Privacy Policy
Last updated: March 3, 2026
1. Introduction: Privacy First
Welcome to Bounded Self. We believe that your emotional energy is a personal resource, not a commodity to be sold.
We have built this application with a “Privacy by Design” philosophy. This means we treat your emotional logs and journal entries as sensitive personal information and we process it only for the specific purposes described in this policy. We do not sell your data, we do not use it for third-party advertising, and we provide you with granular control over exactly what you share.
2. Information We Collect
We collect information in four categories: data you need to use the app, data you choose to log, technical data required for security, and data collected through tracking technologies.
A. Account Information (Required)
To create an account and manage your subscription, we collect:
- Identity Data: Display name and email address.
- Authentication Data: If you sign up via Google, we receive your email and a unique authentication token. We never see or store your Google password.
- Payment Data: If you upgrade to Premium, our payment processor (Stripe) collects your billing details. Bounded Self never stores your full credit card number.
B. Emotional & Activity Data (Sensitive & Consented)
This data is the core of the application. We classify this as sensitive personal information and process it only with your explicit consent, which you grant during onboarding.
- Energy Logs: Numeric (1–10) or emoji-based ratings of your energy levels.
- Moods: The specific emotions associated with your entries (e.g., “Anxious,” “Calm”).
- Categories: The types of activities you log (e.g., “Work,” “Family”).
- Location Labels: Text labels you manually enter (e.g., “Home Office,” “Gym”). We do not track your GPS or physical coordinates.
- Social Contact: Text labels you manually enter (e.g., “Mark”, “Alika”). We do not connect your energy records with external entities. You may use pseudonyms to further protect the privacy of individuals in your network.
C. Journaling (Optional — Separate Consent)
Free-Text Notes: You may choose to add written notes to your entries. Because this text could contain anything (including health details), we require separate, optional consent for this feature.
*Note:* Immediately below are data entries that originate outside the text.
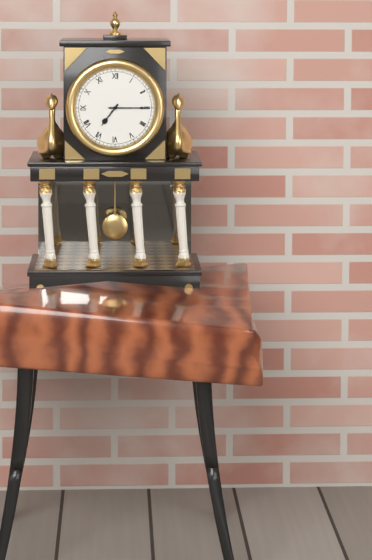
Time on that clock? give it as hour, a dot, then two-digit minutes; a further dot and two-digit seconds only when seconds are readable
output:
7.15
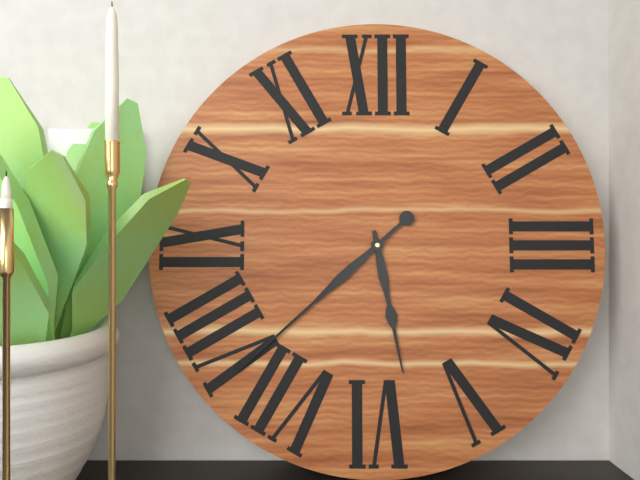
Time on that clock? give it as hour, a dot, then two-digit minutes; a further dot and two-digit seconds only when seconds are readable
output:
5.38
You may withdraw consent for Journaling at any time while continuing to use the rest of the app. Upon withdrawal of journaling consent, all previously collected journal entries will be permanently deleted within 30 days. During this period, your journal data will be immediately hidden and excluded from all processing.
D. System & Usage Data
- Technical Logs: We log your IP address, browser type, and operating system to prevent abuse and assist with support tickets. These logs are retained for a maximum of 90 days and then automatically purged.
- Usage Metrics: We track how you use the app (e.g., “created a budget,” “viewed dashboard”) to improve functionality. See Section 5 (Cookies & Tracking Technologies) for details on how this data is collected.
3. Legal Basis for Processing
We process your personal data only when we have a valid legal basis to do so. The following table identifies the legal basis for each processing activity. Where we voluntarily adopt GDPR standards, we map our processing to the categories recognized under Article 6 (and Article 9 for sensitive data).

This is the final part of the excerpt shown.